EXERCISE REQUIREMENTS
Copy out the source text of every row below word for word, line by line, and leave the pictures out of your answer.

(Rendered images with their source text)

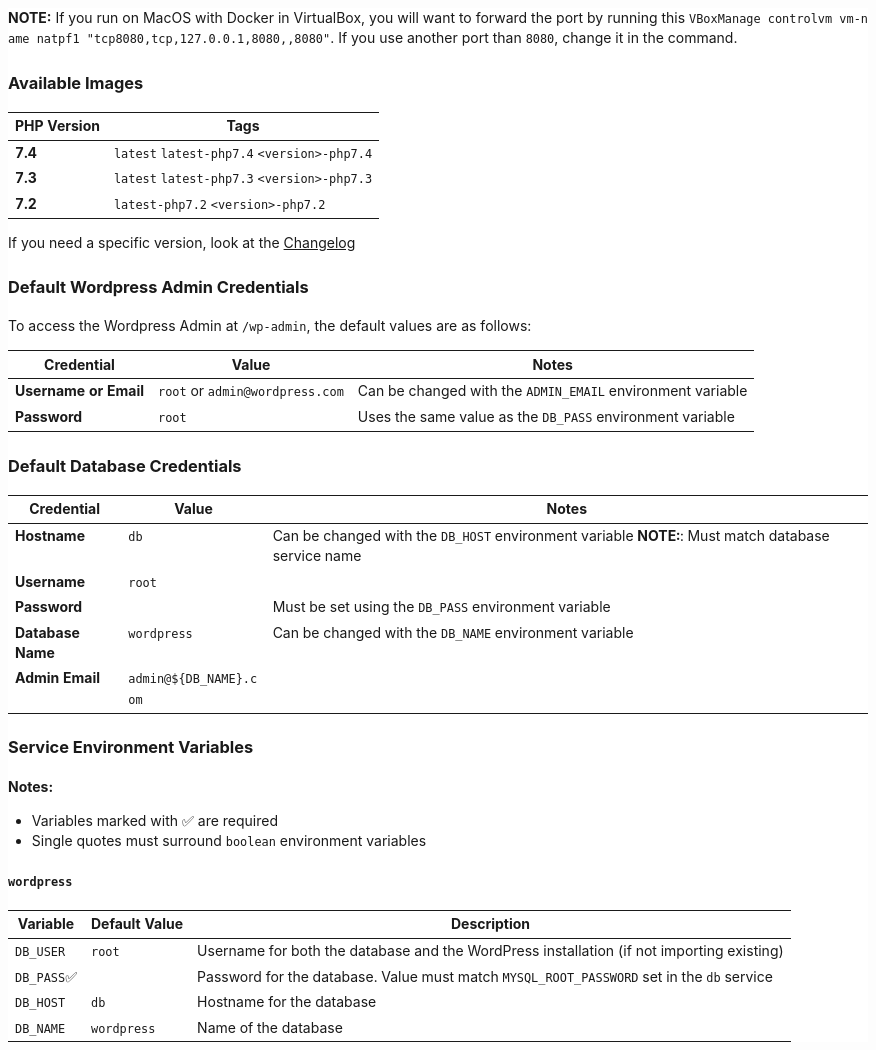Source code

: **NOTE:** If you run on MacOS with Docker in VirtualBox, you will want to
forward the port by running this
`VBoxManage controlvm vm-name natpf1 "tcp8080,tcp,127.0.0.1,8080,,8080"`. If you
use another port than `8080`, change it in the command.

### Available Images

| PHP Version | Tags                                        |
| ----------- | ------------------------------------------- |
| **7.4**     | `latest` `latest-php7.4` `<version>-php7.4` |
| **7.3**     | `latest` `latest-php7.3` `<version>-php7.3` |
| **7.2**     | `latest-php7.2` `<version>-php7.2`          |

If you need a specific version, look at the [Changelog](CHANGELOG.md)

### Default Wordpress Admin Credentials

To access the Wordpress Admin at `/wp-admin`, the default values are as follows:

| Credential            | Value                           | Notes                                                      |
| --------------------- | ------------------------------- | ---------------------------------------------------------- |
| **Username or Email** | `root` or `admin@wordpress.com` | Can be changed with the `ADMIN_EMAIL` environment variable |
| **Password**          | `root`                          | Uses the same value as the `DB_PASS` environment variable  |

### Default Database Credentials

| Credential        | Value                  | Notes                                                                                              |
| ----------------- | ---------------------- | -------------------------------------------------------------------------------------------------- |
| **Hostname**      | `db`                   | Can be changed with the `DB_HOST` environment variable **NOTE:**: Must match database service name |
| **Username**      | `root`                 |                                                                                                    |
| **Password**      |                        | Must be set using the `DB_PASS` environment variable                                               |
| **Database Name** | `wordpress`            | Can be changed with the `DB_NAME` environment variable                                             |
| **Admin Email**   | `admin@${DB_NAME}.com` |                                                                                                    |

### Service Environment Variables

**Notes:**

-   Variables marked with ✅ are required
-   Single quotes must surround `boolean` environment variables

#### `wordpress`

| Variable           | Default Value                    | Description                                                                                                                                                                                                                                                                                                                                                                                                                                                                                                                             |
| ------------------ | -------------------------------- | --------------------------------------------------------------------------------------------------------------------------------------------------------------------------------------------------------------------------------------------------------------------------------------------------------------------------------------------------------------------------------------------------------------------------------------------------------------------------------------------------------------------------------------- |
| `DB_USER`          | `root`                           | Username for both the database and the WordPress installation (if not importing existing)                                                                                                                                                                                                                                                                                                                                                                                                                                               |
| `DB_PASS`✅        |                                  | Password for the database. Value must match `MYSQL_ROOT_PASSWORD` set in the `db` service                                                                                                                                                                                                                                                                                                                                                                                                                                               |
| `DB_HOST`          | `db`                             | Hostname for the database                                                                                                                                                                                                                                                                                                                                                                                                                                                                                                               |
| `DB_NAME`          | `wordpress`                      | Name of the database                                                                                                                                                                                                                                                                                                                                                                                                                                                                                                                    |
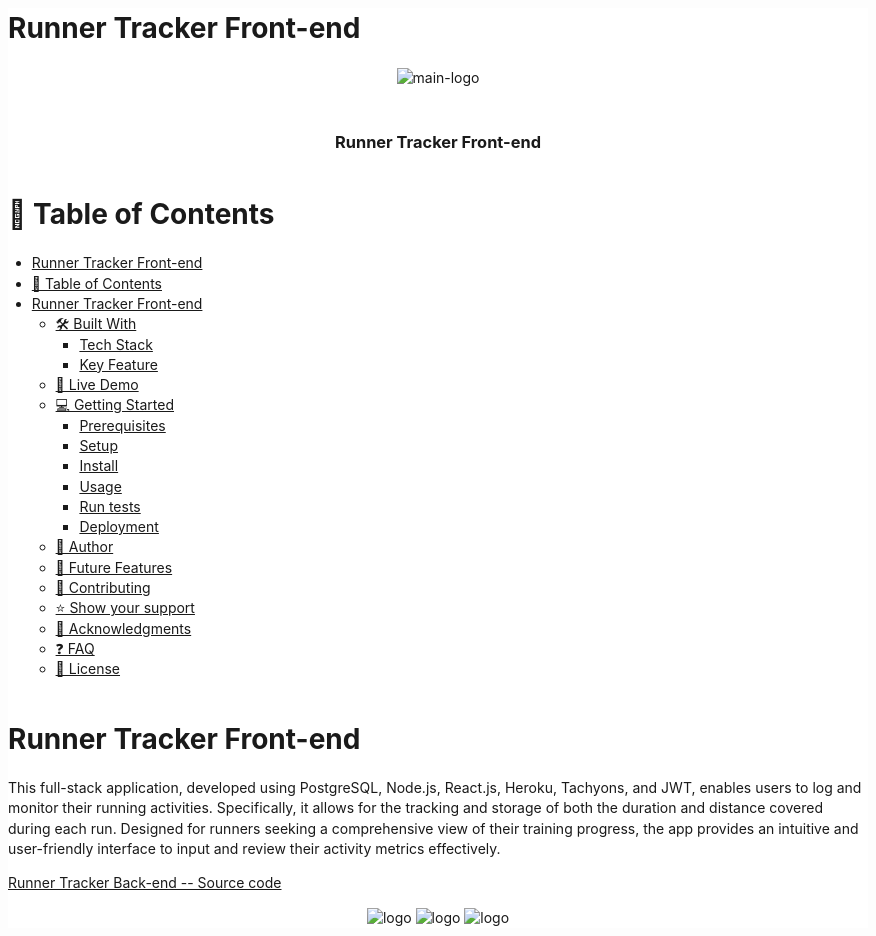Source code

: # Runner Tracker Front-end

<a name="readme-top"></a>

<div align="center">
  <img src="logo-julio.png" alt="main-logo" width="500"  height="auto" /><br/>
  <br/>
  <h3><b>Runner Tracker Front-end</b></h3>
</div>



# 📗 Table of Contents

- [Runner Tracker Front-end](#runner-tracker-front-end)
- [📗 Table of Contents](#-table-of-contents)
- [Runner Tracker Front-end ](#runner-tracker-front-end-)
  - [🛠 Built With ](#-built-with-)
    - [Tech Stack ](#tech-stack-)
    - [Key Feature ](#key-feature-)
  - [🚀 Live Demo ](#-live-demo-)
  - [💻 Getting Started ](#-getting-started-)
    - [Prerequisites](#prerequisites)
    - [Setup](#setup)
    - [Install](#install)
    - [Usage](#usage)
    - [Run tests](#run-tests)
    - [Deployment ](#deployment-)
  - [👥 Author ](#-author-)
  - [🔭 Future Features ](#-future-features-)
  - [🤝 Contributing ](#-contributing-)
  - [⭐️ Show your support ](#️-show-your-support-)
  - [🙏 Acknowledgments ](#-acknowledgments-)
  - [❓ FAQ ](#-faq-)
  - [📝 License ](#-license-)



# Runner Tracker Front-end <a name="about-project"></a>

This full-stack application, developed using PostgreSQL, Node.js, React.js, Heroku, Tachyons, and JWT, enables users to log and monitor their running activities. Specifically, it allows for the tracking and storage of both the duration and distance covered during each run. Designed for runners seeking a comprehensive view of their training progress, the app provides an intuitive and user-friendly interface to input and review their activity metrics effectively.

[Runner Tracker Back-end -- Source code](https://github.com/Alejandroq12/runner-tracker-backend)

<div align="center">
    <img src="./public/logo.png" alt="logo" width="500"  height="auto" />
    <img src="./public/logo2.png" alt="logo" width="500"  height="auto" />
    <img src="./public/logo3.png" alt="logo" width="500"  height="auto" />
</div>

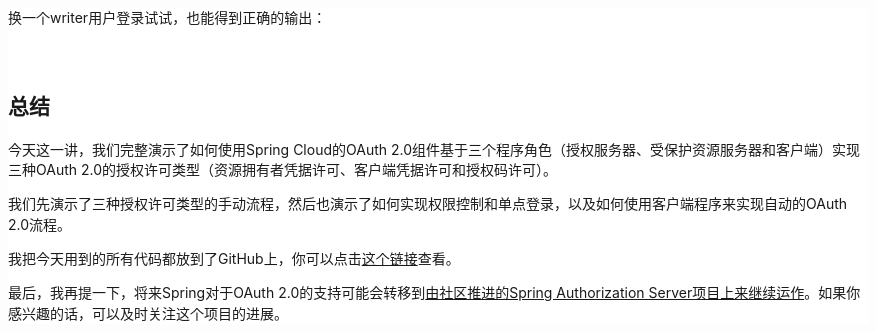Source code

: 换一个writer用户登录试试，也能得到正确的输出：

<img src="https://static001.geekbang.org/resource/image/yy/84/yy2bca66c45cefa56d2d727c3a136a84.png" alt="">

## 总结

今天这一讲，我们完整演示了如何使用Spring Cloud的OAuth 2.0组件基于三个程序角色（授权服务器、受保护资源服务器和客户端）实现三种OAuth 2.0的授权许可类型（资源拥有者凭据许可、客户端凭据许可和授权码许可）。

我们先演示了三种授权许可类型的手动流程，然后也演示了如何实现权限控制和单点登录，以及如何使用客户端程序来实现自动的OAuth 2.0流程。

我把今天用到的所有代码都放到了GitHub上，你可以点击[这个链接](https://github.com/JosephZhu1983/SpringSecurity101)查看。

最后，我再提一下，将来Spring对于OAuth 2.0的支持可能会转移到[由社区推进的Spring Authorization Server项目上来继续运作](https://spring.io/blog/2020/04/15/announcing-the-spring-authorization-server)。如果你感兴趣的话，可以及时关注这个项目的进展。
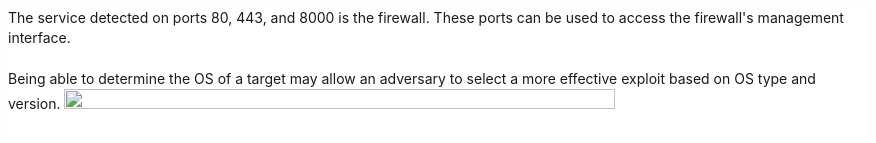 The service detected on ports 80, 443, and 8000 is the firewall. These ports can be used to access the firewall's management interface. 
<br />
<br />
Being able to determine the OS of a target may allow an adversary to select a more effective exploit based on OS type and version.
<img src="https://i.imgur.com/3szOAru.png" height="80%" width="80%"/>
<br />
<br />
</p>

PROBLEM SOLUTION
Source code

: **NOTE:** If you run on MacOS with Docker in VirtualBox, you will want to
forward the port by running this
`VBoxManage controlvm vm-name natpf1 "tcp8080,tcp,127.0.0.1,8080,,8080"`. If you
use another port than `8080`, change it in the command.

### Available Images

| PHP Version | Tags                                        |
| ----------- | ------------------------------------------- |
| **7.4**     | `latest` `latest-php7.4` `<version>-php7.4` |
| **7.3**     | `latest` `latest-php7.3` `<version>-php7.3` |
| **7.2**     | `latest-php7.2` `<version>-php7.2`          |

If you need a specific version, look at the [Changelog](CHANGELOG.md)

### Default Wordpress Admin Credentials

To access the Wordpress Admin at `/wp-admin`, the default values are as follows:

| Credential            | Value                           | Notes                                                      |
| --------------------- | ------------------------------- | ---------------------------------------------------------- |
| **Username or Email** | `root` or `admin@wordpress.com` | Can be changed with the `ADMIN_EMAIL` environment variable |
| **Password**          | `root`                          | Uses the same value as the `DB_PASS` environment variable  |

### Default Database Credentials

| Credential        | Value                  | Notes                                                                                              |
| ----------------- | ---------------------- | -------------------------------------------------------------------------------------------------- |
| **Hostname**      | `db`                   | Can be changed with the `DB_HOST` environment variable **NOTE:**: Must match database service name |
| **Username**      | `root`                 |                                                                                                    |
| **Password**      |                        | Must be set using the `DB_PASS` environment variable                                               |
| **Database Name** | `wordpress`            | Can be changed with the `DB_NAME` environment variable                                             |
| **Admin Email**   | `admin@${DB_NAME}.com` |                                                                                                    |

### Service Environment Variables

**Notes:**

-   Variables marked with ✅ are required
-   Single quotes must surround `boolean` environment variables

#### `wordpress`

| Variable           | Default Value                    | Description                                                                                                                                                                                                                                                                                                                                                                                                                                                                                                                             |
| ------------------ | -------------------------------- | --------------------------------------------------------------------------------------------------------------------------------------------------------------------------------------------------------------------------------------------------------------------------------------------------------------------------------------------------------------------------------------------------------------------------------------------------------------------------------------------------------------------------------------- |
| `DB_USER`          | `root`                           | Username for both the database and the WordPress installation (if not importing existing)                                                                                                                                                                                                                                                                                                                                                                                                                                               |
| `DB_PASS`✅        |                                  | Password for the database. Value must match `MYSQL_ROOT_PASSWORD` set in the `db` service                                                                                                                                                                                                                                                                                                                                                                                                                                               |
| `DB_HOST`          | `db`                             | Hostname for the database                                                                                                                                                                                                                                                                                                                                                                                                                                                                                                               |
| `DB_NAME`          | `wordpress`                      | Name of the database                                                                                                                                                                                                                                                                                                                                                                                                                                                                                                                    |
Source code

: # Runner Tracker Front-end

<a name="readme-top"></a>

<div align="center">
  <img src="logo-julio.png" alt="main-logo" width="500"  height="auto" /><br/>
  <br/>
  <h3><b>Runner Tracker Front-end</b></h3>
</div>



# 📗 Table of Contents

- [Runner Tracker Front-end](#runner-tracker-front-end)
- [📗 Table of Contents](#-table-of-contents)
- [Runner Tracker Front-end ](#runner-tracker-front-end-)
  - [🛠 Built With ](#-built-with-)
    - [Tech Stack ](#tech-stack-)
    - [Key Feature ](#key-feature-)
  - [🚀 Live Demo ](#-live-demo-)
  - [💻 Getting Started ](#-getting-started-)
    - [Prerequisites](#prerequisites)
    - [Setup](#setup)
    - [Install](#install)
    - [Usage](#usage)
    - [Run tests](#run-tests)
    - [Deployment ](#deployment-)
  - [👥 Author ](#-author-)
  - [🔭 Future Features ](#-future-features-)
  - [🤝 Contributing ](#-contributing-)
  - [⭐️ Show your support ](#️-show-your-support-)
  - [🙏 Acknowledgments ](#-acknowledgments-)
  - [❓ FAQ ](#-faq-)
  - [📝 License ](#-license-)



# Runner Tracker Front-end <a name="about-project"></a>

This full-stack application, developed using PostgreSQL, Node.js, React.js, Heroku, Tachyons, and JWT, enables users to log and monitor their running activities. Specifically, it allows for the tracking and storage of both the duration and distance covered during each run. Designed for runners seeking a comprehensive view of their training progress, the app provides an intuitive and user-friendly interface to input and review their activity metrics effectively.

[Runner Tracker Back-end -- Source code](https://github.com/Alejandroq12/runner-tracker-backend)

<div align="center">
    <img src="./public/logo.png" alt="logo" width="500"  height="auto" />
    <img src="./public/logo2.png" alt="logo" width="500"  height="auto" />
    <img src="./public/logo3.png" alt="logo" width="500"  height="auto" />
</div>

Source code

: 换一个writer用户登录试试，也能得到正确的输出：

<img src="https://static001.geekbang.org/resource/image/yy/84/yy2bca66c45cefa56d2d727c3a136a84.png" alt="">

## 总结

今天这一讲，我们完整演示了如何使用Spring Cloud的OAuth 2.0组件基于三个程序角色（授权服务器、受保护资源服务器和客户端）实现三种OAuth 2.0的授权许可类型（资源拥有者凭据许可、客户端凭据许可和授权码许可）。

我们先演示了三种授权许可类型的手动流程，然后也演示了如何实现权限控制和单点登录，以及如何使用客户端程序来实现自动的OAuth 2.0流程。

我把今天用到的所有代码都放到了GitHub上，你可以点击[这个链接](https://github.com/JosephZhu1983/SpringSecurity101)查看。

最后，我再提一下，将来Spring对于OAuth 2.0的支持可能会转移到[由社区推进的Spring Authorization Server项目上来继续运作](https://spring.io/blog/2020/04/15/announcing-the-spring-authorization-server)。如果你感兴趣的话，可以及时关注这个项目的进展。
 The service detected on ports 80, 443, and 8000 is the firewall. These ports can be used to access the firewall's management interface. 
<br />
<br />
Being able to determine the OS of a target may allow an adversary to select a more effective exploit based on OS type and version.
<img src="https://i.imgur.com/3szOAru.png" height="80%" width="80%"/>
<br />
<br />
</p>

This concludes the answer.